DIRECTIONS >> Output every record exactly, apart from its images.

DATA SUPPLIED >>
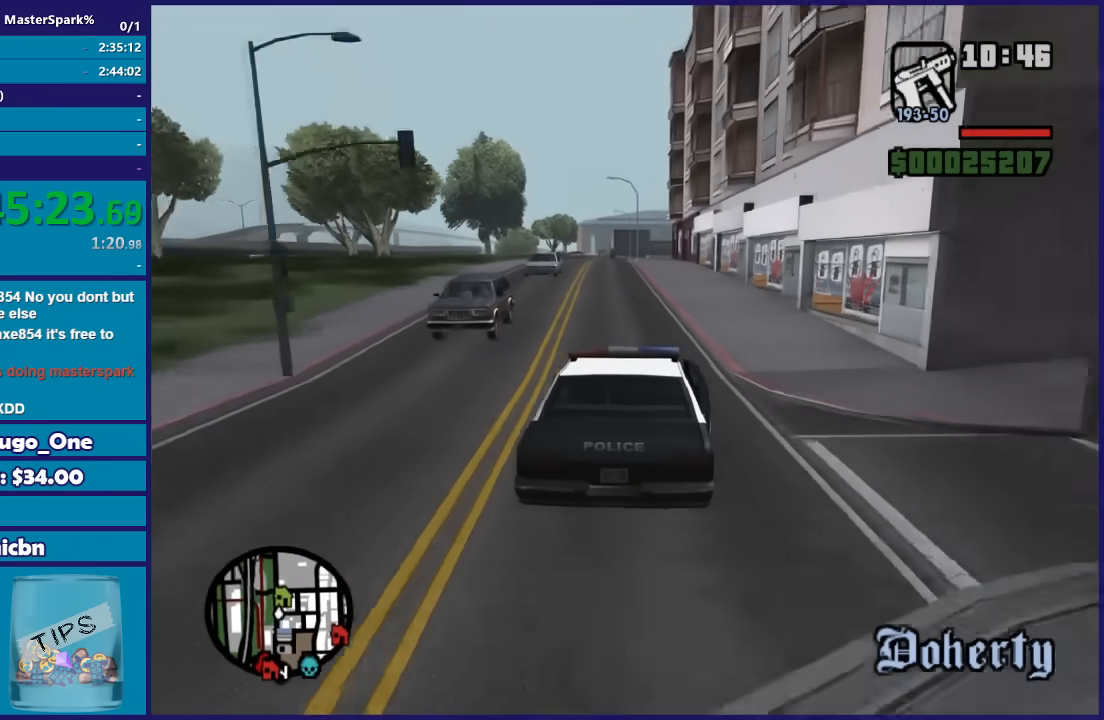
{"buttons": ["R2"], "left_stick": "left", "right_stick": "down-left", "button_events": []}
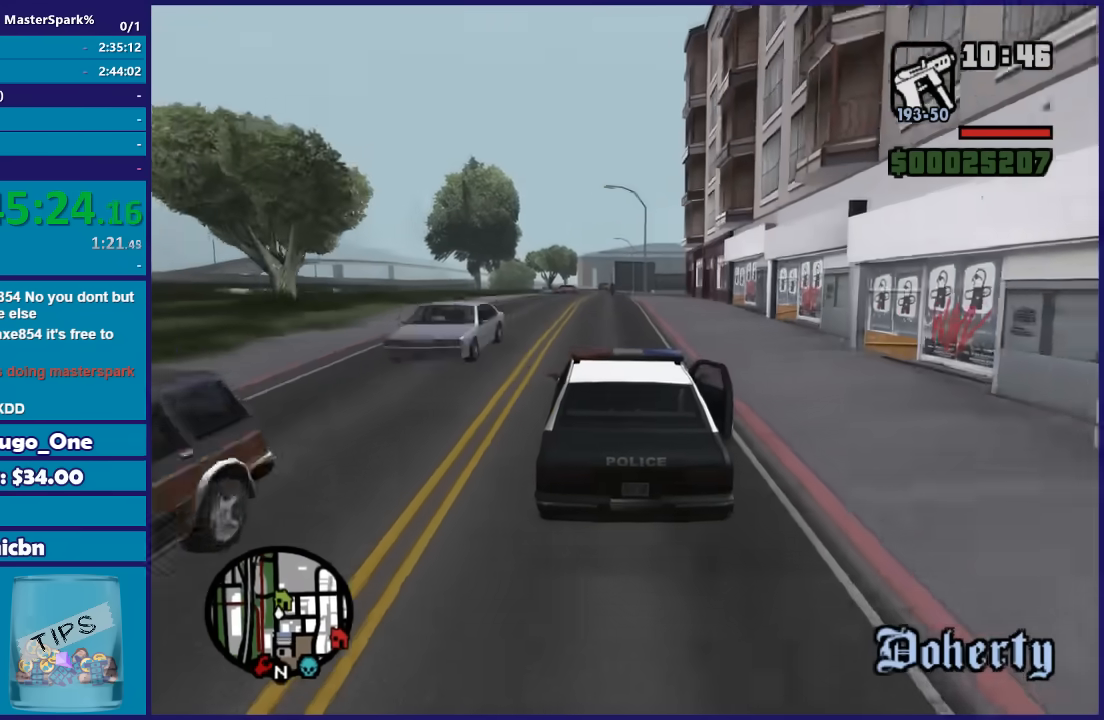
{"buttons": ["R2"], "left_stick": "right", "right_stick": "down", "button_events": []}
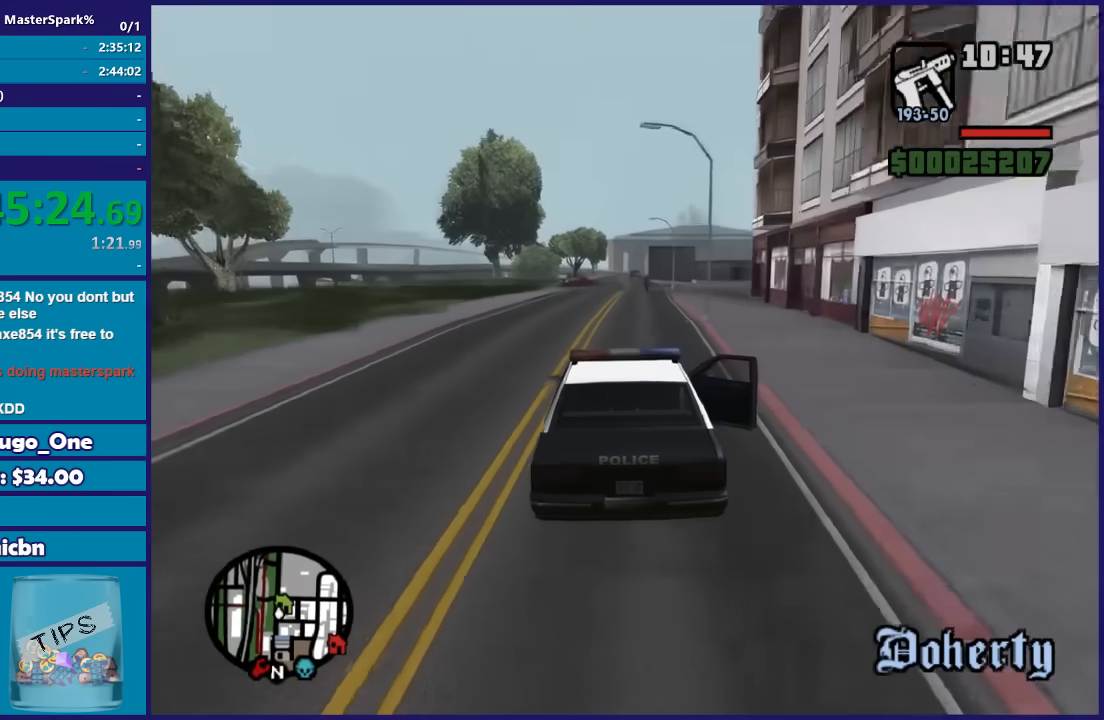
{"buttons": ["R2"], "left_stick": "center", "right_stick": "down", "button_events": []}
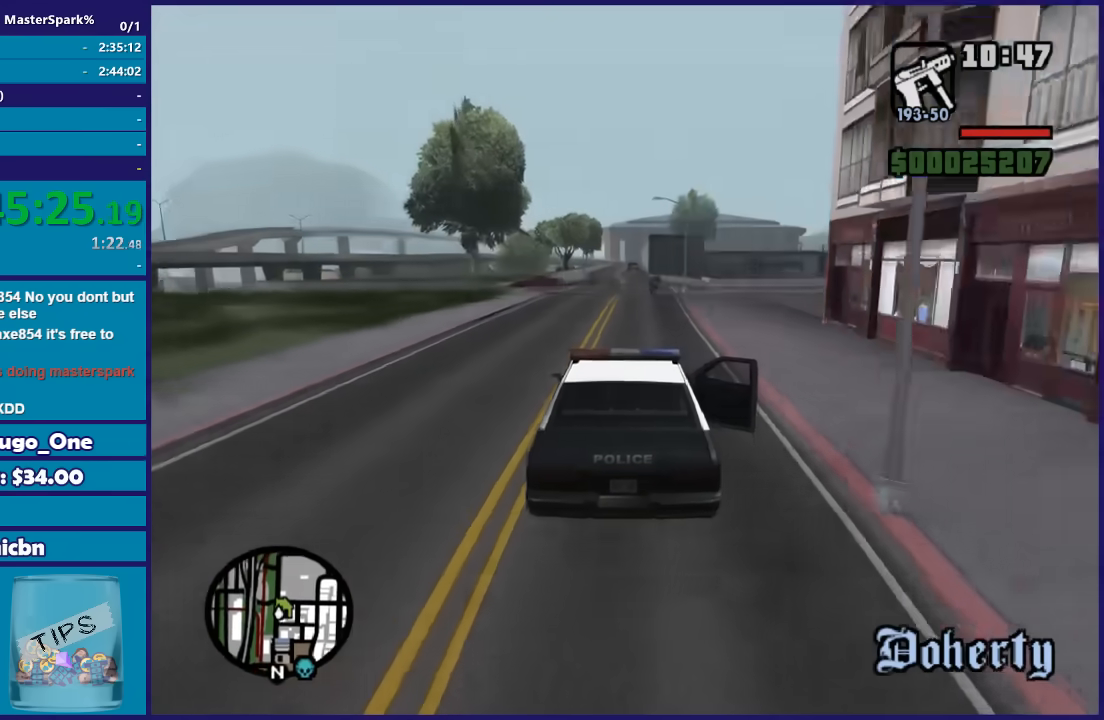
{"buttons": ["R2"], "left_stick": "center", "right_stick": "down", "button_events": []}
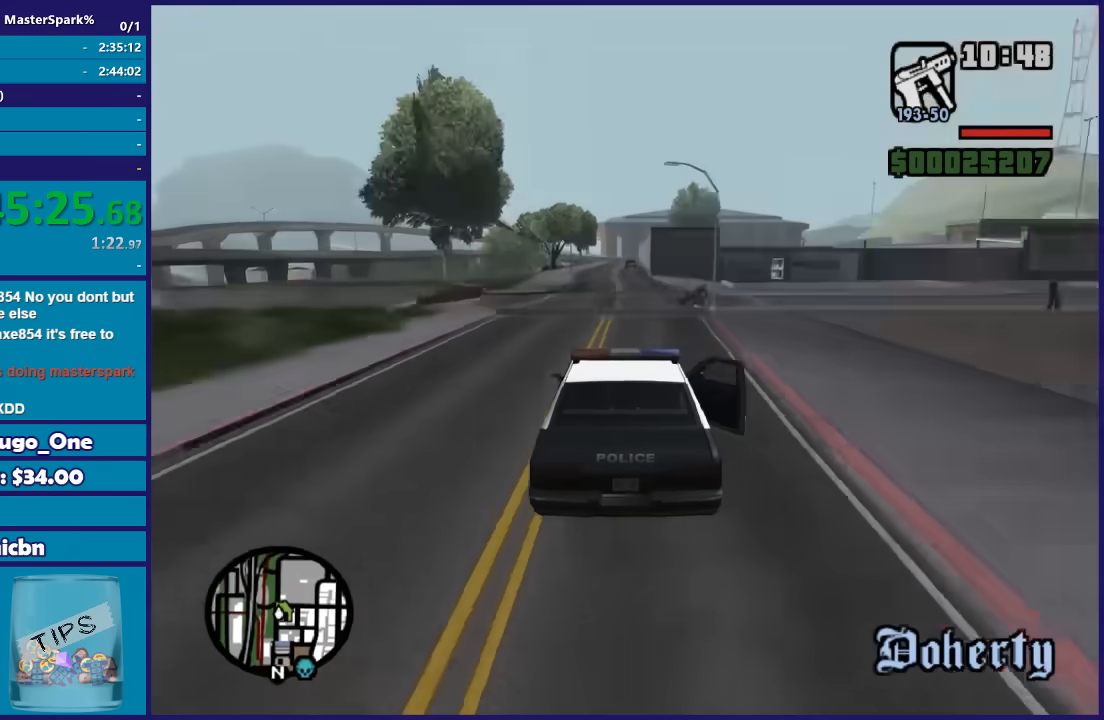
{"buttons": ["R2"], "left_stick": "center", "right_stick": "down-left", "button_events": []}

TASK RESPONSE >>
{"buttons": ["R2"], "left_stick": "left", "right_stick": "down-left", "button_events": []}
{"buttons": ["R2"], "left_stick": "right", "right_stick": "down", "button_events": []}
{"buttons": ["R2"], "left_stick": "center", "right_stick": "down", "button_events": []}
{"buttons": ["R2"], "left_stick": "center", "right_stick": "down", "button_events": []}
{"buttons": ["R2"], "left_stick": "center", "right_stick": "down-left", "button_events": []}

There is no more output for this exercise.